Das Fatca-Gesetz der USA (Foreign Account Tax Compliance Act) und die Zinsbesteuerungs-Richtlinien der Europäischen Union (EUSD) geben die Richtung vor.
Auch Grossbritannien, das Mutterland der Trusts, verlangt für seine Offshore-Gebiete von Jersey bis zu den Jungferninseln mehr Transparenz.
Die neuen Regeln gingen in die richtige Richtung, sagt John Christensen, Direktor des Tax Justice Network. Dennoch würden sie bisher erst an der Oberfläche des Problems kratzen.
«Die Verschärfungen sind ein Flickenteppich, der viele Schlupflöcher aufweist», sagt er gegenüber swissinfo.ch.

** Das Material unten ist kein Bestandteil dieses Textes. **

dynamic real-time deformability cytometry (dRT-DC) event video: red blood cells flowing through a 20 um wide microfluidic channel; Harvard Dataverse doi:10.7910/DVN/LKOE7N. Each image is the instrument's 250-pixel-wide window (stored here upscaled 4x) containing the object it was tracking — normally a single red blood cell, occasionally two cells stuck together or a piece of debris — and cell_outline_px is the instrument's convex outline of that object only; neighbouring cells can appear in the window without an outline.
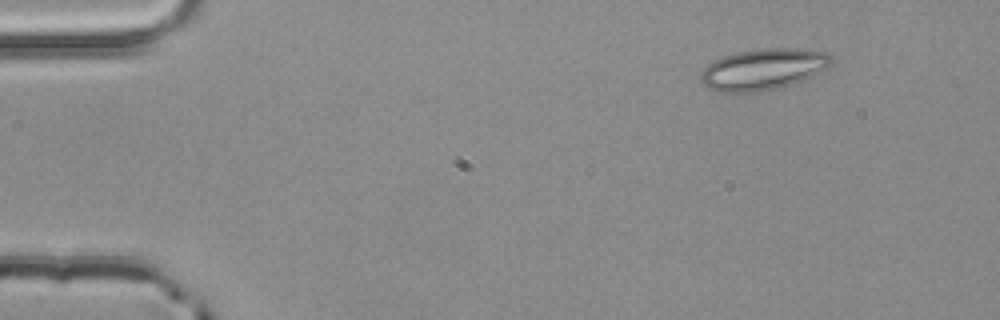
{"species": "common noctule bat (a hibernating species)", "species_latin": "Nyctalus noctula", "temperature_condition": "room temperature", "stored_images_in_passage": 3, "camera_frame_rate_fps": 3000, "um_per_image_px": 0.085, "animal": {"sex": "male", "body_mass_g": 20.4}, "frame": {"image": 1, "passage_image": 1, "time_ms": 0.0, "image_size_px": [1000, 320], "cell_outline_px": [[836, 60], [828, 68], [812, 76], [792, 84], [776, 88], [756, 92], [720, 92], [708, 88], [700, 80], [700, 72], [708, 64], [724, 56], [736, 52], [760, 48], [796, 48], [824, 52], [832, 56]], "centroid_in_image_um": [64.9, 5.88], "position_along_channel_um": 20.1, "area_um2": 31.5}}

Es sei eine offene Frage, ob Fatca das Problem werde lösen können, da das Gesetz laufend angepasst werde und je nach Rechtsprechung verschiedene Gültigkeiten besitze. «Wie die Dinge momentan stehen, würde ich Kunden, die der Aufmerksamkeit der Regierung entgehen wollen, zu einem Offshore-Trust raten.»
Das Modell soll seine Wurzeln im Britannien des 13. Jahrhunderts haben. Adlige Ritter, die in die Kreuzzüge zogen, vertrauten ihren Besitz Dritten an. Diese sollten ihn zu Gunsten der Angehörigen verwalten, falls die Kreuzritter nicht mehr zurückkehrten.
Im Laufe der Zeit entstanden unter dem allgemeinen englischen Recht Regeln, wie ein solches Gebilde zu führen ist.
Trusts wurden besonders für vermögende Aristokraten interessant, um ihre wachsenden Vermögen, die auf mehrere Länder verteilt sein konnten, unter Kontrolle zu behalten.
Im 20. Jahrhundert gewannen Trusts eine andere Bedeutung: Indem Vermögen und Personen legal getrennt werden, können sich Reiche vor rasch ansteigenden Erbschaftssteuern schützen.
Trusts selber haben keine Rechtspersönlichkeit. Sie bezeichnen eine Rechtsbeziehung zwischen der Person, welche Vermögen eingibt («settlor») und jener, welche dieses verwaltet («trustee»).
Im Gegensatz zu Trusts gelten im deutschen Recht Stiftungen, wie die Unternehmen, als eigene Rechtspersönlichkeiten.
Der Unterschied zwischen Trust und Stiftung ist für die Schweiz ein weiteres Hindernis, dass Trusts auf Schweizer Boden gebildet und verwaltet werden können.
Wer macht den ersten Schritt?
Markus Meinzer vom deutschen Ableger des Netzwerks für Steuergerechtigkeit ist überzeugt, dass es öffentliche Register braucht, die über die Identität der Inhaber der Nutzniessungsrechte Auskunft geben. Erst dann würden die verschärften neuen Regulationsbestimmungen ihre Wirksamkeit entfalten können. «Ohne solche Register drohen wir am Schluss mit einem schönen Paket neuer Regeln dazustehen, die lediglich auf dem Papier bestehen, weil ihre Umsetzung unmöglich ist», mahnt Meinzer.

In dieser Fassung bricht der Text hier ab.